§ SELECTED EXTRACT
________________________
Robbie Reyes hasn't appeared in the Marvel Universe since the end of Secret Wars, but that's about to change as he's racing into a new volume of Ghost Rider with his co-creator Felipe Smith at the wheel. Joining Smith on the new volume of Ghost Rider is artist Danilo Beyruth - and they'll also be joined by guest stars in the form of Amadeus Cho and Wolverine, as well as some new villains.
Since the first volume of All-New Ghost Rider, Robbie Reyes has become deeply entrenched in the Marvel mythos, and though his new volume will mark the first time he's come into contact with other Marvel heroes outside of Secret Wars, he's already recognizable outside of comic books thanks to his co-starring role on ABC's Agents of S.H.I.E.L.D.
Smith spoke with Newsarama ahead of Ghost Rider #1's November 30 debut to discuss the perfect timing of Robbie's return, his relationship to the rest of the Marvel Universe, and the new threats - including Pyston Nitro, co-created by Robbie's co-creator Tradd Moore - that will challenge him as he races back into the spotlight. With this article are new interior pages from Ghost Rider #2.
Newsarama: Felipe, you took a break from Ghost Rider after Secret Wars, but now he’s back. Why is this the right time for Robbie Reyes?
Felipe Smith: We were originally planning on launching a new ongoing series right after Secret Wars’ Ghost Racers but, unfortunately, my schedule didn’t allow for it at the time.
While writing All-New Ghost Rider (and Robbie Reyes) I’ve always had a full time day job in animation, designing characters for Nickelodeon’s Teenage Mutant Ninja Turtles. I found out very quickly that writing a monthly book while working full-time in animation can be pretty hard to manage.
________________________
§ SUPPLIED RECORDS

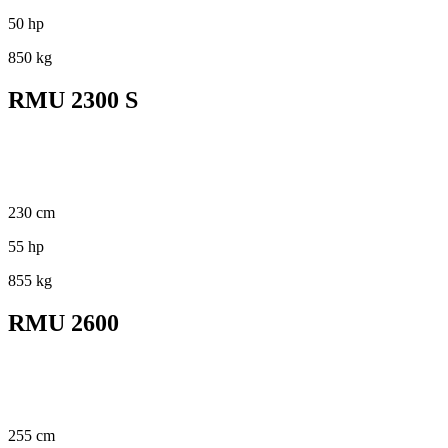
50 hp
850 kg
RMU 2300 S
230 cm
55 hp
855 kg
RMU 2600
255 cm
________________________
§ TASK LIST
1. Condense the paragraph of the Ghost Rider interview that begins "Robbie Reyes hasn't appeared" into a single shorter sentence that keeps its main facts.
2. Pick up the Ghost Rider interview after its final sentence and keep writing it.

§ RESULTS BY TASK
1. Robbie Reyes, absent from the Marvel Universe since the end of Secret Wars, returns in a new Ghost Rider volume written by co-creator Felipe Smith and drawn by Danilo Beyruth, with guest stars Amadeus Cho and Wolverine and some new villains.

2.
Fortunately, Marvel expressed its interest in keeping me on the series and in charge of Robbie’s storyline, so they opted to work with my schedule and wait until I was in a position to jump back behind the wheel again. I greatly appreciate it.
I’m now finalizing my duties on TMNT, and Ghost Rider #1 launches later this month, which I’m really excited about. It was really a matter of timing.
Of course, having Robbie Reyes currently setting things ablaze on Agents of S.H.I.E.L.D. is very fortunate, too!
Nrama: Where does this new volume of Ghost Rider find Robbie Reyes?
Smith: In Ghost Rider #1, we pick up right where All-New Ghost Rider #12 left off. It’s a good jumping-on point for people who haven’t read All-New Ghost Rider because we show what Robbie’s life is like after making his deal with Eli Morrow, his serial killer uncle. We found out he’s not a Spirit of Vengeance, but that he’s become an honorary Ghost Rider after meeting Johnny Blaze.
We’re gonna dig deep into his dynamic with Eli. We’ve already seen that they don’t have a good relationship. Robbie is host to someone he really despises. We also discovered that his brother Gabe’s condition (his developmental disability), was directly caused by his uncle Eli. So this is someone Robbie really hates, but he’s stuck with indefinitely, and it’s also the source of his power, which he uses for good.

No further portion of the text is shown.